-- Data lines start --

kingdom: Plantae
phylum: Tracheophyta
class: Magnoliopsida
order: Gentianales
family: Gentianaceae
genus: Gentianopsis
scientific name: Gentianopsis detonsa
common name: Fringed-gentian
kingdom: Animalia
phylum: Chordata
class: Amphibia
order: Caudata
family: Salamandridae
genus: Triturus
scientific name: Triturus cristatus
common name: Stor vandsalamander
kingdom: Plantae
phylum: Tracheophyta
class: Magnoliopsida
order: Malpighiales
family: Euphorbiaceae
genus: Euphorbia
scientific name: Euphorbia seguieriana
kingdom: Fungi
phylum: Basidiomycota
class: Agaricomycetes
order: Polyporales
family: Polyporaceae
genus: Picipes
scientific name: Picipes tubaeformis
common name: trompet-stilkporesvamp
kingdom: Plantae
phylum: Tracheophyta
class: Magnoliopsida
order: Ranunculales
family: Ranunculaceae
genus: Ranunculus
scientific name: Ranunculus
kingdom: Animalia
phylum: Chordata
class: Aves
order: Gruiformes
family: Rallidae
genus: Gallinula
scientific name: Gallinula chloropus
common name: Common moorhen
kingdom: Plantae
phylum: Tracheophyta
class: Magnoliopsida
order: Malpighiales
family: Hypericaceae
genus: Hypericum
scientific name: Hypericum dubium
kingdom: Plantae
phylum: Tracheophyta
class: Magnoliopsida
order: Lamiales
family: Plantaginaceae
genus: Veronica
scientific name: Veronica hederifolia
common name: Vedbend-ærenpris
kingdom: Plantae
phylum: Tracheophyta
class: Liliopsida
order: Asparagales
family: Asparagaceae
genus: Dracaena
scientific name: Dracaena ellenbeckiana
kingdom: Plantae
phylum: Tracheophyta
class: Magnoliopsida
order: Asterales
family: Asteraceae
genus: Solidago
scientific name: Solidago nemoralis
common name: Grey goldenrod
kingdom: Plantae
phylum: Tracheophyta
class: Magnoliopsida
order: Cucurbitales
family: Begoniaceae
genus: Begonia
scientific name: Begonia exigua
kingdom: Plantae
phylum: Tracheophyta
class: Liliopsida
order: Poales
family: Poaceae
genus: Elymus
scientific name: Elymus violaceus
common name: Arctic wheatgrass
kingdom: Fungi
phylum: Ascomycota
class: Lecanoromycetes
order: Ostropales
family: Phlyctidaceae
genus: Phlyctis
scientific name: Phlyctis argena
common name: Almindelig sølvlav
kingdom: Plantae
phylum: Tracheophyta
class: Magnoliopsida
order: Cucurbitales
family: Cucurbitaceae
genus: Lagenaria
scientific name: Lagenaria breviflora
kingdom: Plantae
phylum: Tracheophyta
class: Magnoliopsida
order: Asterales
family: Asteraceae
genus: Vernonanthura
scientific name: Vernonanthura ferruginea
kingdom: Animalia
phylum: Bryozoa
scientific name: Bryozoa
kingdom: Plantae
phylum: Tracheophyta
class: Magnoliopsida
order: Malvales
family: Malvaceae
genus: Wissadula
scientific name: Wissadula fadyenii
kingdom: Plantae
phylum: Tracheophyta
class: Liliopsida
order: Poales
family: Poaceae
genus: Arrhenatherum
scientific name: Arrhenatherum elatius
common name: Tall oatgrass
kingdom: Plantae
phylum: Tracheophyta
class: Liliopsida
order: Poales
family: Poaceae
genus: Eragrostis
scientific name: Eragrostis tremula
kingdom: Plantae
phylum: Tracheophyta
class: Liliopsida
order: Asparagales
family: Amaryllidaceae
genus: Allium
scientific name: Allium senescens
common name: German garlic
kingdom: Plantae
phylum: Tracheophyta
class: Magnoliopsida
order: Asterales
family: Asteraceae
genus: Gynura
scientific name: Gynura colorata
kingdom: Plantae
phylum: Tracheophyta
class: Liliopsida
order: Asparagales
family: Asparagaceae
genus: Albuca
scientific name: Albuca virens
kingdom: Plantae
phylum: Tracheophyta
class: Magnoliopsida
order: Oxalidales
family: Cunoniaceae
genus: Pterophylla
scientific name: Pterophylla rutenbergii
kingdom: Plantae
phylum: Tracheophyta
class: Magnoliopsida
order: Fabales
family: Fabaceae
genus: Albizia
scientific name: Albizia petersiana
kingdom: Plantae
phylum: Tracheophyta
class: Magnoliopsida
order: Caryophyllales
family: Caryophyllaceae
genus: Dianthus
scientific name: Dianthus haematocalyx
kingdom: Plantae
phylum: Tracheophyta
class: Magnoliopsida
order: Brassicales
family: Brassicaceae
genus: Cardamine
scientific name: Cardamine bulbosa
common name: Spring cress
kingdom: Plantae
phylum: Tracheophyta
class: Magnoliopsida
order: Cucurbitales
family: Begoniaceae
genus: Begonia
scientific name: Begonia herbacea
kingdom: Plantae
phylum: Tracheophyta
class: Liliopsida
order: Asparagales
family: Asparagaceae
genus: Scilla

-- Data lines end --

Problem to work on: Put the lines above, from the very first one up to and including the line with "genus: Veronica", into a numbered list, leaving out any blank lines.

The output:
1. kingdom: Plantae
2. phylum: Tracheophyta
3. class: Magnoliopsida
4. order: Gentianales
5. family: Gentianaceae
6. genus: Gentianopsis
7. scientific name: Gentianopsis detonsa
8. common name: Fringed-gentian
9. kingdom: Animalia
10. phylum: Chordata
11. class: Amphibia
12. order: Caudata
13. family: Salamandridae
14. genus: Triturus
15. scientific name: Triturus cristatus
16. common name: Stor vandsalamander
17. kingdom: Plantae
18. phylum: Tracheophyta
19. class: Magnoliopsida
20. order: Malpighiales
21. family: Euphorbiaceae
22. genus: Euphorbia
23. scientific name: Euphorbia seguieriana
24. kingdom: Fungi
25. phylum: Basidiomycota
26. class: Agaricomycetes
27. order: Polyporales
28. family: Polyporaceae
29. genus: Picipes
30. scientific name: Picipes tubaeformis
31. common name: trompet-stilkporesvamp
32. kingdom: Plantae
33. phylum: Tracheophyta
34. class: Magnoliopsida
35. order: Ranunculales
36. family: Ranunculaceae
37. genus: Ranunculus
38. scientific name: Ranunculus
39. kingdom: Animalia
40. phylum: Chordata
41. class: Aves
42. order: Gruiformes
43. family: Rallidae
44. genus: Gallinula
45. scientific name: Gallinula chloropus
46. common name: Common moorhen
47. kingdom: Plantae
48. phylum: Tracheophyta
49. class: Magnoliopsida
50. order: Malpighiales
51. family: Hypericaceae
52. genus: Hypericum
53. scientific name: Hypericum dubium
54. kingdom: Plantae
55. phylum: Tracheophyta
56. class: Magnoliopsida
57. order: Lamiales
58. family: Plantaginaceae
59. genus: Veronica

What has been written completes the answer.